§ **TASK BRIEF**:
Search the data for "lines" and copy every matching line.

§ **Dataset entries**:
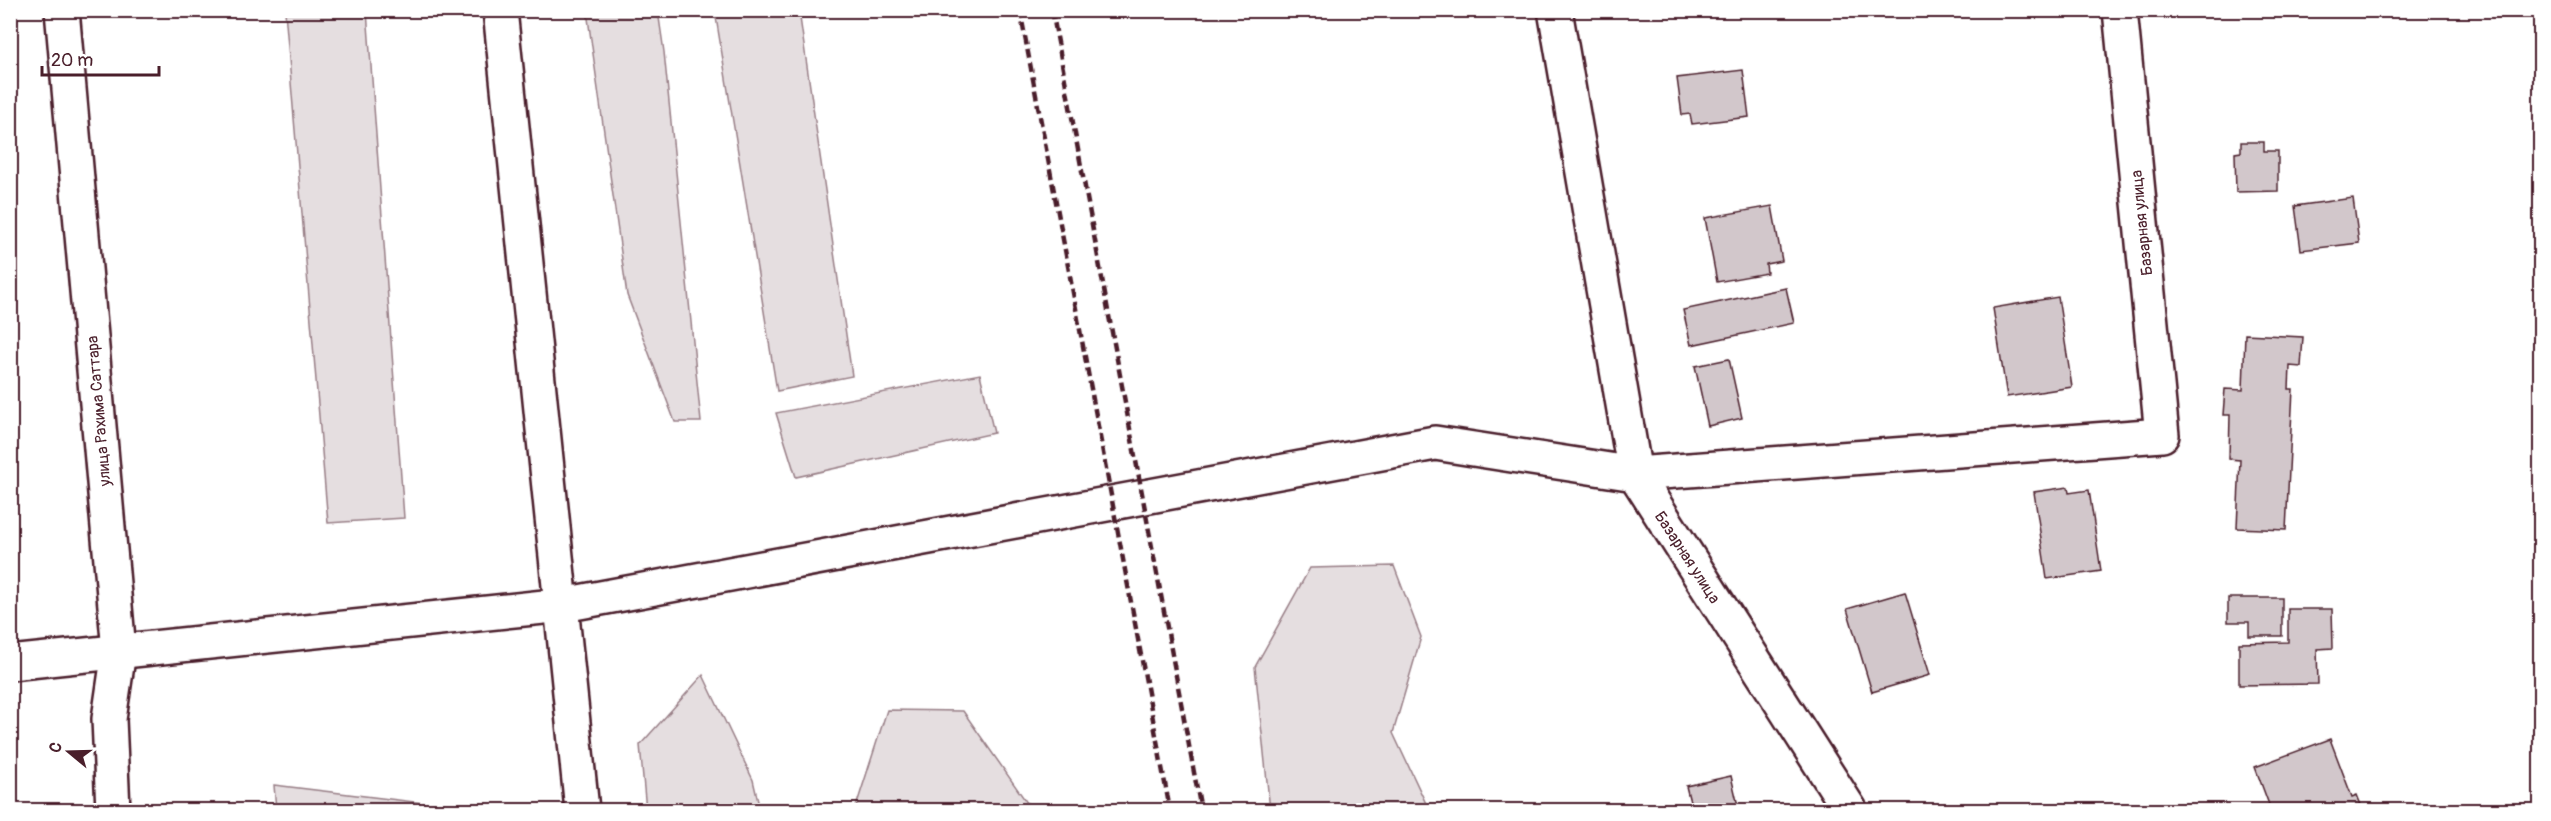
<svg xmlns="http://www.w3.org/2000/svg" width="2551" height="821" viewBox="0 0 2551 821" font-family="Pangolin,sans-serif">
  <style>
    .green { fill: #e5dee0; stroke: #987e86; stroke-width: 1.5 }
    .building { fill: #d2c7cb; stroke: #4a1f2b; stroke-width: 1.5 }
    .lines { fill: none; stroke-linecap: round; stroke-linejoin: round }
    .minor-casing { stroke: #4a1f2b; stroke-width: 38 }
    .major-casing { stroke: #4a1f2b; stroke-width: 38 }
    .minor { stroke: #fff; stroke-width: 33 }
    .major { stroke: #fff; stroke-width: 33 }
    .rail { stroke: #4a1f2b; stroke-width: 4.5; stroke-dasharray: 9 4.5; stroke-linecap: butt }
    .labels { text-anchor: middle; stroke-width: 5; stroke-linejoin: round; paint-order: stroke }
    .street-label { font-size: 16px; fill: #4a1f2b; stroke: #fff }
  </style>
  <rect width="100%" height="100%" fill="#fff"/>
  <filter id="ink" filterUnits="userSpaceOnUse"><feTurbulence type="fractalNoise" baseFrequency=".0167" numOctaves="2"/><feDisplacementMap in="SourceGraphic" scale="12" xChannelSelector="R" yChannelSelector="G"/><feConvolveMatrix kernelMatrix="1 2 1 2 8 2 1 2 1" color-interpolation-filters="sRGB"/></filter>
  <g filter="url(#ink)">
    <g class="green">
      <polygon points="285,11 367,11 404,518 328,523"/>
      <polygon points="587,11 658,11 664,52 701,422 675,422 627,295"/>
      <polygon points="715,11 799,11 852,376 777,391"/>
      <polygon points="980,374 994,433 796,477 776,413"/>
      <polygon points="1394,566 1421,637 1393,733 1429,810 1270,810 1255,667 1310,568"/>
      <polygon points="703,675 753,780 760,810 646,810 640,745"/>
      <polygon points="887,710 963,711 1032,810 855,810"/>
      <polygon points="274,785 447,806 448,810 276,810"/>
    </g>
    <g class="building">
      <polygon points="1743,70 1749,117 1692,124 1690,114 1682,115 1677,78"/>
      <polygon points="2241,142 2264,142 2264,151 2278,151 2278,191 2236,192 2235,153 2241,152"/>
      <polygon points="2353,198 2359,243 2301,250 2295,206"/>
      <polygon points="1772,206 1782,261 1766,264 1767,273 1717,282 1705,218"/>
      <polygon points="1786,288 1794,323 1691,345 1683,310"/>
      <polygon points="2058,297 2072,387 2007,397 1993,308"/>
      <polygon points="2245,334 2303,337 2301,367 2290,366 2289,389 2293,389 2286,530 2237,528 2240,460 2229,459 2230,415 2223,415 2225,389 2243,390"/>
      <polygon points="1729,359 1742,418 1708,426 1695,366"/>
      <polygon points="2068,487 2069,493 2089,490 2101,571 2047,579 2034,492"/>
      <polygon points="1905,592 1930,675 1872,692 1847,609"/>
      <polygon points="2228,598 2282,598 2282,636 2249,636 2249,622 2228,622"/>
      <polygon points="2288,609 2332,609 2333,648 2317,649 2318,684 2239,685 2239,643 2288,642"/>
      <polygon points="2330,739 2352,797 2357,795 2363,810 2271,810 2255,767"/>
      <polygon points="1731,776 1739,810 1685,810 1684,808 1691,806 1686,786"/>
    </g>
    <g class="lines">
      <defs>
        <g id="minor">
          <polyline points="62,10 119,651 109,719 113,810"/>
          <polyline points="1555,10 1635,474 2162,435 2120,10"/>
          <polyline points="10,663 563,605 1435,443 1635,474 1850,810"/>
        </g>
        <polyline id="major" points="500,10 582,810"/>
      </defs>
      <use href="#minor" class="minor-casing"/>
      <use href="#major" class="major-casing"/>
      <use href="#minor" class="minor"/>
      <use href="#major" class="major"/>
      <g class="rail">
        <polyline points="1020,10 1170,810"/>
        <polyline points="1052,10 1201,810"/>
      </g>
    </g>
  </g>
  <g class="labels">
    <g class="street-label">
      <text transform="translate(2141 223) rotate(-96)" y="6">Базарная улица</text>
      <text transform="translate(98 411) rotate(-95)" y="6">улица Рахима Саттара</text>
      <text transform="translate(1688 557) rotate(57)" y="6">Базарная улица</text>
    </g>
  </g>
  <rect width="2551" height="821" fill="none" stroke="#fff" stroke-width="36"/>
  <rect x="18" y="18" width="2515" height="785" fill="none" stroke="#4a1f2b" stroke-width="2" filter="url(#ink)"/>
  <g transform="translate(69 752) rotate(289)" stroke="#ffffff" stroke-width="4.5" paint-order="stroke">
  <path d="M0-4.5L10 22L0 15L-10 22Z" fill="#4a1f2b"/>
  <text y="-9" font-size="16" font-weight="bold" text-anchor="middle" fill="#4a1f2b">С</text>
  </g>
  <path d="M42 66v9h117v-9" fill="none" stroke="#4a1f2b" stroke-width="3"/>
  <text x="51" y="66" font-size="18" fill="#4a1f2b" stroke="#ffffff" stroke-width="4.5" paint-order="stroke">20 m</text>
</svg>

§ **ANSWER FOR THE TASK**:
    .lines { fill: none; stroke-linecap: round; stroke-linejoin: round }
    <g class="lines">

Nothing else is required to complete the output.